The European Heart Journal has featured a study aimed at determining the proportion of heart failure patients that might be suitable for treatment with ivabradine. The SHIFT study had previously suggested that ivabradine was beneficial when added to conventional treatment including a beta-blocker in heart failure patients in sinus rhythm whose resting heart rates remained 70 beats per minute (bpm) or greater and who had worse than moderate left ventricular impairment.
The primary cohort included 2211 patients with a left ventricular ejection fraction (LVEF) of 50% or less. Patients were seen at baseline, then reviewed at 4 and 12 months. ‘Suitability’ for ivabradine was assessed as: LVEF 35% or less, sinus rhythm and a resting heart rate of 70 bpm or greater.

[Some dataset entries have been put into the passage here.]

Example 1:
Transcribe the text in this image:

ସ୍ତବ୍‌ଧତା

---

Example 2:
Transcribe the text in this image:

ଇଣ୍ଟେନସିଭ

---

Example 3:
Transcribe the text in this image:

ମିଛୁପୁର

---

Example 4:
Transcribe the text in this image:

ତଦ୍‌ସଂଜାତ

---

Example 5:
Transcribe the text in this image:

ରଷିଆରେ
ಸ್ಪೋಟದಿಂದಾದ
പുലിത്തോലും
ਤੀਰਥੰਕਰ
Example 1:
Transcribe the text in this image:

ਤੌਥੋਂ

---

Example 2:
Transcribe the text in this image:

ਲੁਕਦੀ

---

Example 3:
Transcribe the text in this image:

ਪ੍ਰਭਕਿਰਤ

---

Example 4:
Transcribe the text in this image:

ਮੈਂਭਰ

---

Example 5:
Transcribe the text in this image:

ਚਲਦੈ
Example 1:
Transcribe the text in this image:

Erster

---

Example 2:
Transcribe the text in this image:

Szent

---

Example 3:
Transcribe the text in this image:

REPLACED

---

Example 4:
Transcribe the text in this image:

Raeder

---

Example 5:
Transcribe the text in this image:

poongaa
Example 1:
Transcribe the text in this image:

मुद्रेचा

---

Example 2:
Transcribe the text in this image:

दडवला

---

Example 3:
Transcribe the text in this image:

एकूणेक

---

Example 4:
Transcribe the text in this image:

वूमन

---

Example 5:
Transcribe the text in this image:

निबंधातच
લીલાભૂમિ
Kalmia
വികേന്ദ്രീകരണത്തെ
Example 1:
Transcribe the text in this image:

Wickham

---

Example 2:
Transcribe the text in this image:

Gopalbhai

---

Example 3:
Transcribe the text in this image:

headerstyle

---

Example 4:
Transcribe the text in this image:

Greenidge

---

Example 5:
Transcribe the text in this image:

The following results were reported:
• The proportion of patients who were ‘suitable’ for ivabradine therapy fell from 19.4% (n=429) at baseline, to 14.1% (n=185) at 4 months and finally 9% (n=82) by the 12-month clinic visit.
• The proportion fell to 5.3% (n=48) if only patients with New York Heart Association class I symptoms and/or no β-blocker therapy were excluded.
The researchers concluded that after uptitration of heart failure medications, the number of patients ‘suitable’ for ivabradine therapy was small. The researchers also concluded that beta-blocker therapy should be commenced and titrated, and the decision to add ivabradine should be made after allowing adequate time to uptitrate conventional medical therapy.